= What is being asked =
Reproduce the listing below with every occurrence of "photo" replaced by "image" and everything else unchanged. Leave the pictures out of your output.

= Stored data =
___

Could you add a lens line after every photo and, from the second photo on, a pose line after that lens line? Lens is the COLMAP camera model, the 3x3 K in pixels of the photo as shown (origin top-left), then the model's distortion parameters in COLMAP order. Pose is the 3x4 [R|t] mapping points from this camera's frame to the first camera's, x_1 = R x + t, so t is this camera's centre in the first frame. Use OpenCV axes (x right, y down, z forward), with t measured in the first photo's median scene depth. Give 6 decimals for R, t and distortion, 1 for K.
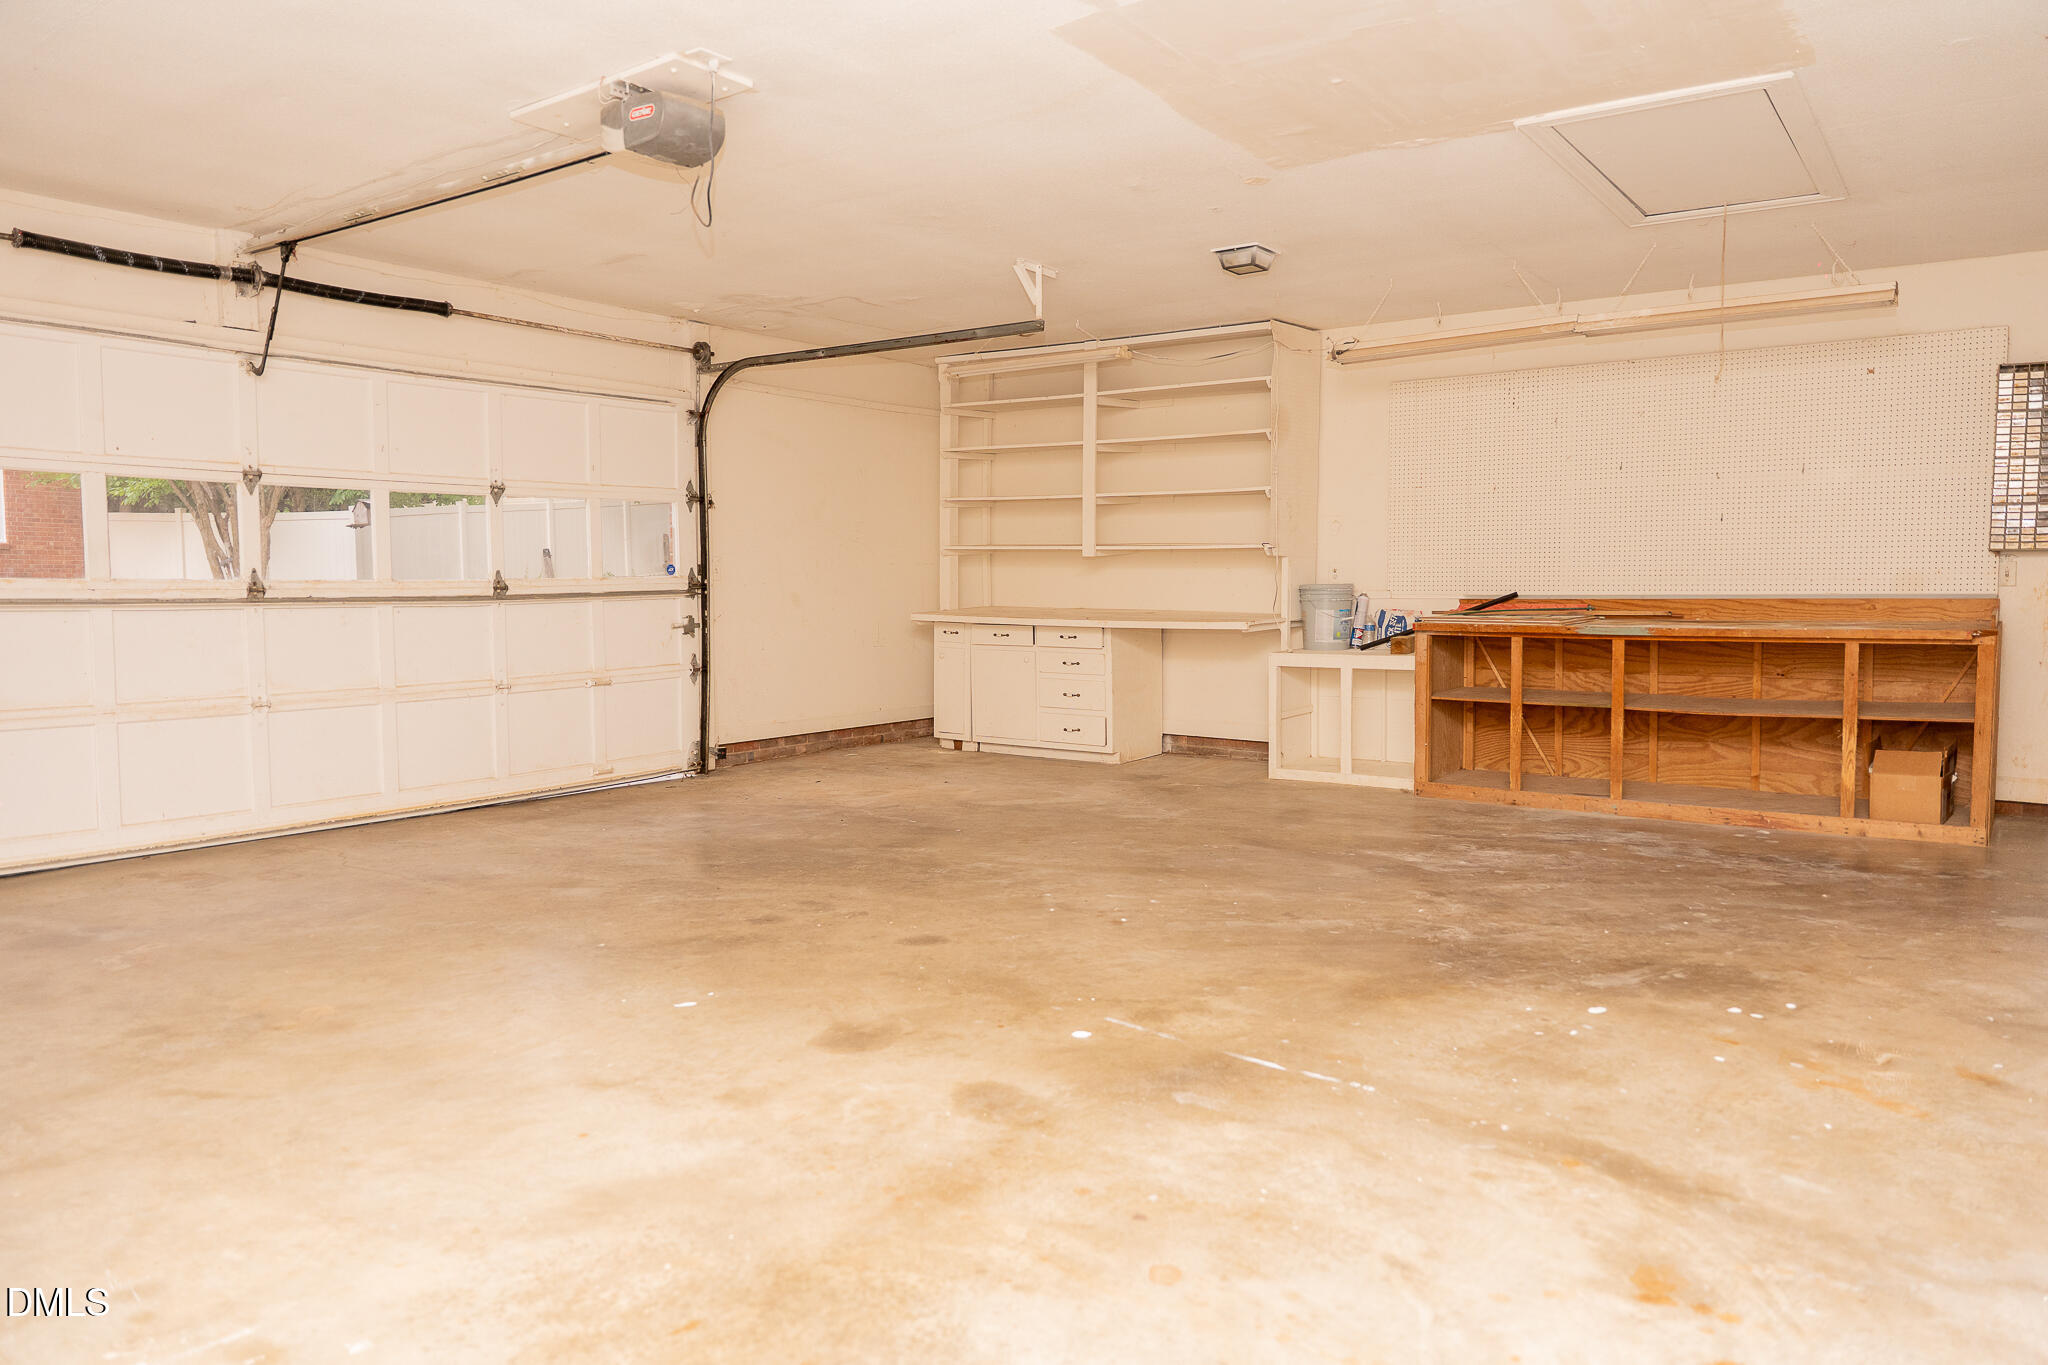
lens RADIAL K [[1368.2, 0, 1033.8], [0, 1368.2, 676.1], [0, 0, 1]] dist [0.004522, -0.023647]
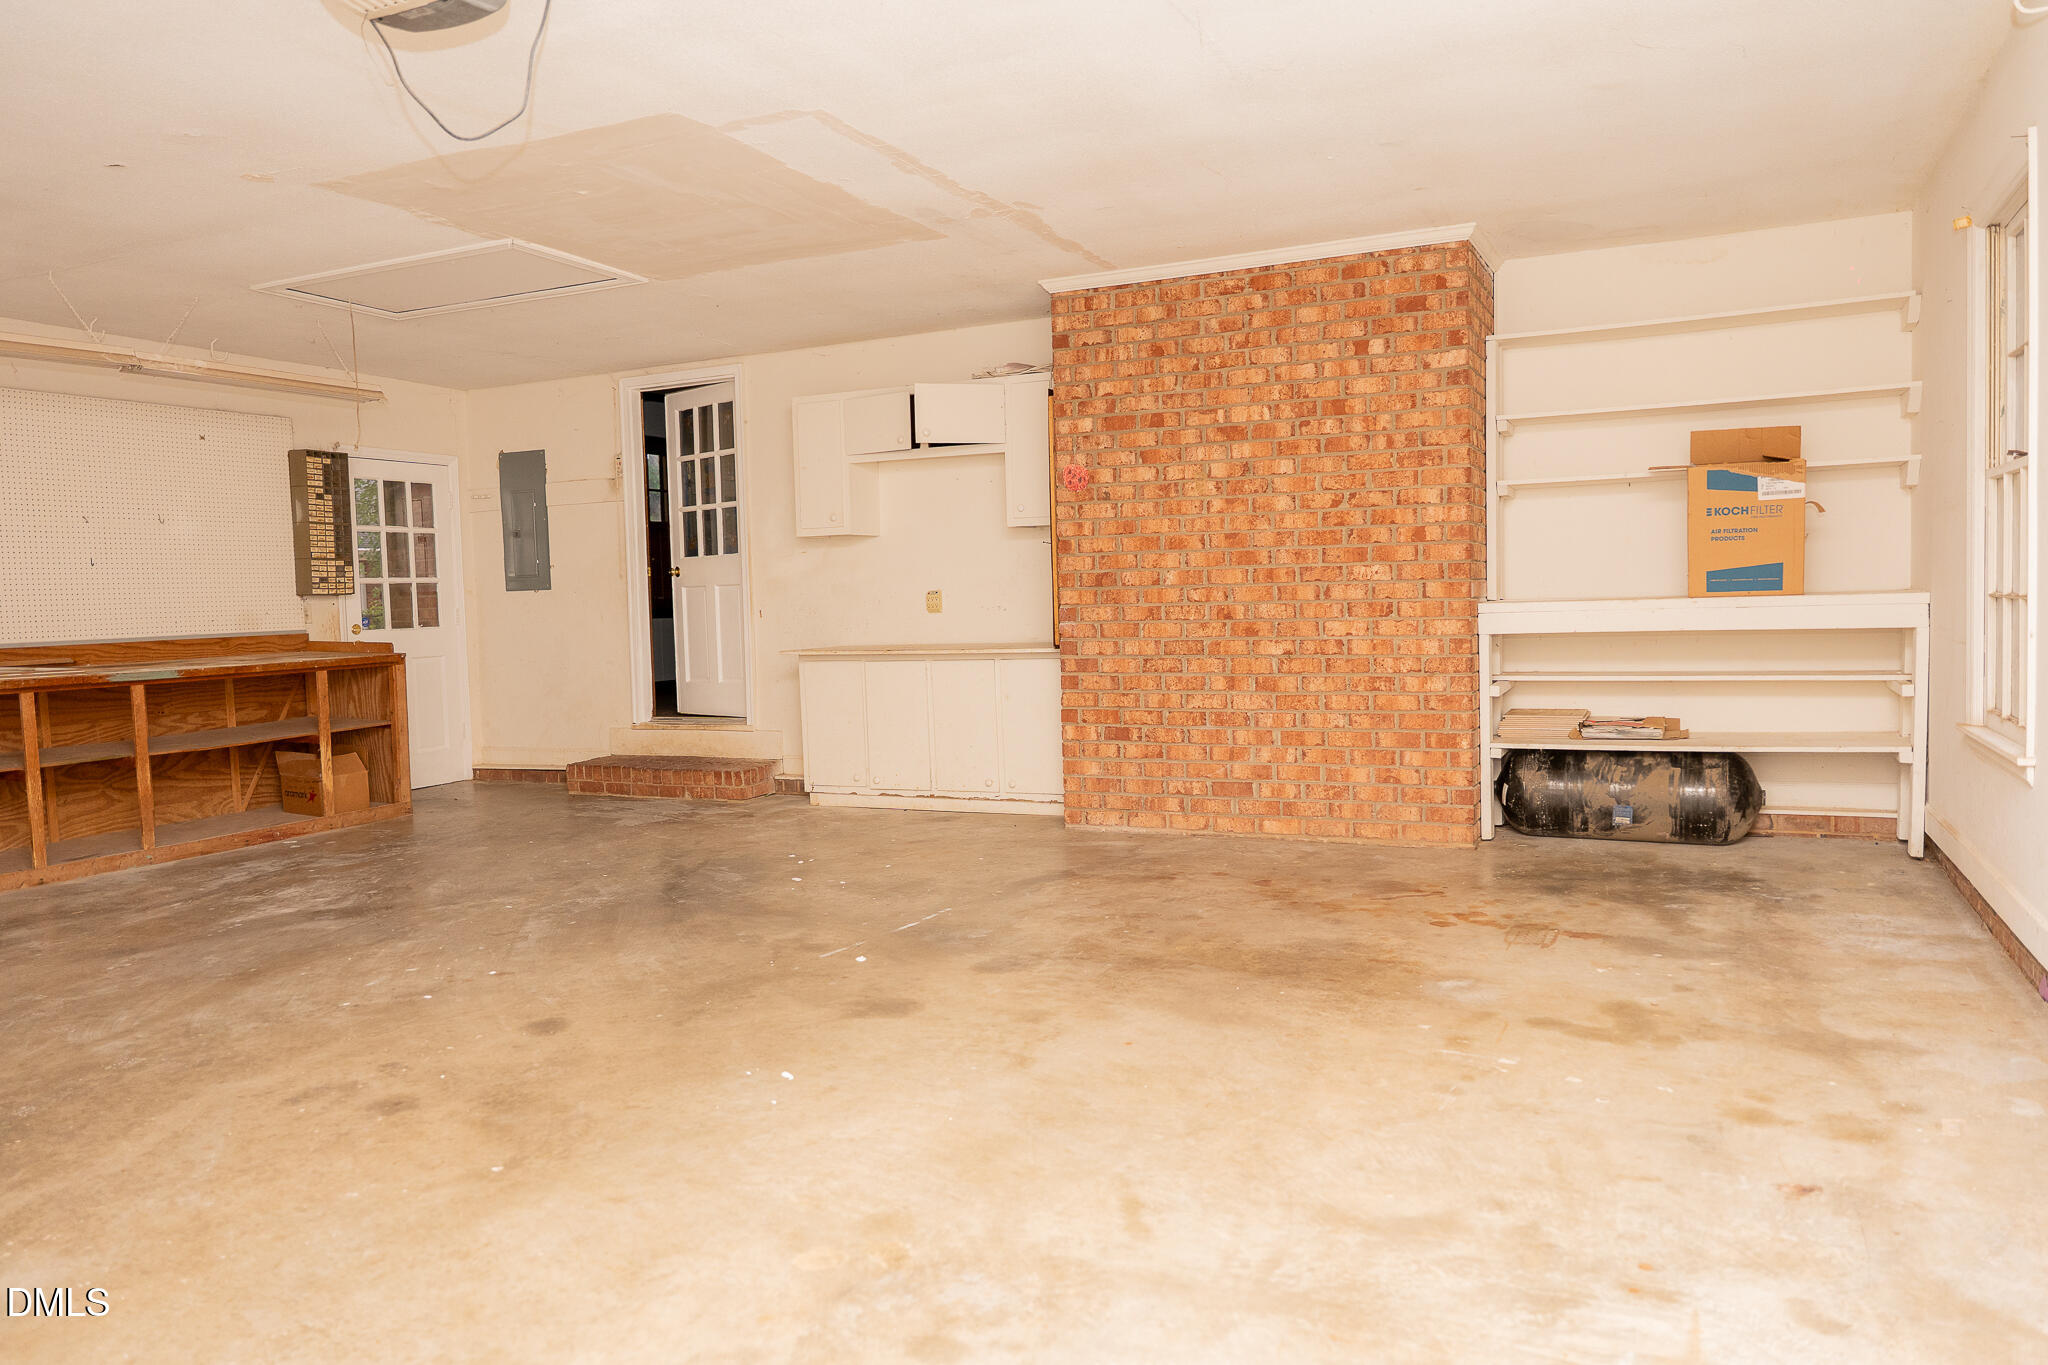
lens RADIAL K [[1413.5, 0, 1025.1], [0, 1413.5, 707.5], [0, 0, 1]] dist [-0.002700, -0.001540]
pose [[-0.188499, -0.073679, 0.979306, -1.188605], [0.096881, 0.990923, 0.093201, -0.076711], [-0.977283, 0.112444, -0.179650, 0.983471]]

___

= Response to this task =
Could you add a lens line after every image and, from the second image on, a pose line after that lens line? Lens is the COLMAP camera model, the 3x3 K in pixels of the image as shown (origin top-left), then the model's distortion parameters in COLMAP order. Pose is the 3x4 [R|t] mapping points from this camera's frame to the first camera's, x_1 = R x + t, so t is this camera's centre in the first frame. Use OpenCV axes (x right, y down, z forward), with t measured in the first image's median scene depth. Give 6 decimals for R, t and distortion, 1 for K.
lens RADIAL K [[1368.2, 0, 1033.8], [0, 1368.2, 676.1], [0, 0, 1]] dist [0.004522, -0.023647]
lens RADIAL K [[1413.5, 0, 1025.1], [0, 1413.5, 707.5], [0, 0, 1]] dist [-0.002700, -0.001540]
pose [[-0.188499, -0.073679, 0.979306, -1.188605], [0.096881, 0.990923, 0.093201, -0.076711], [-0.977283, 0.112444, -0.179650, 0.983471]]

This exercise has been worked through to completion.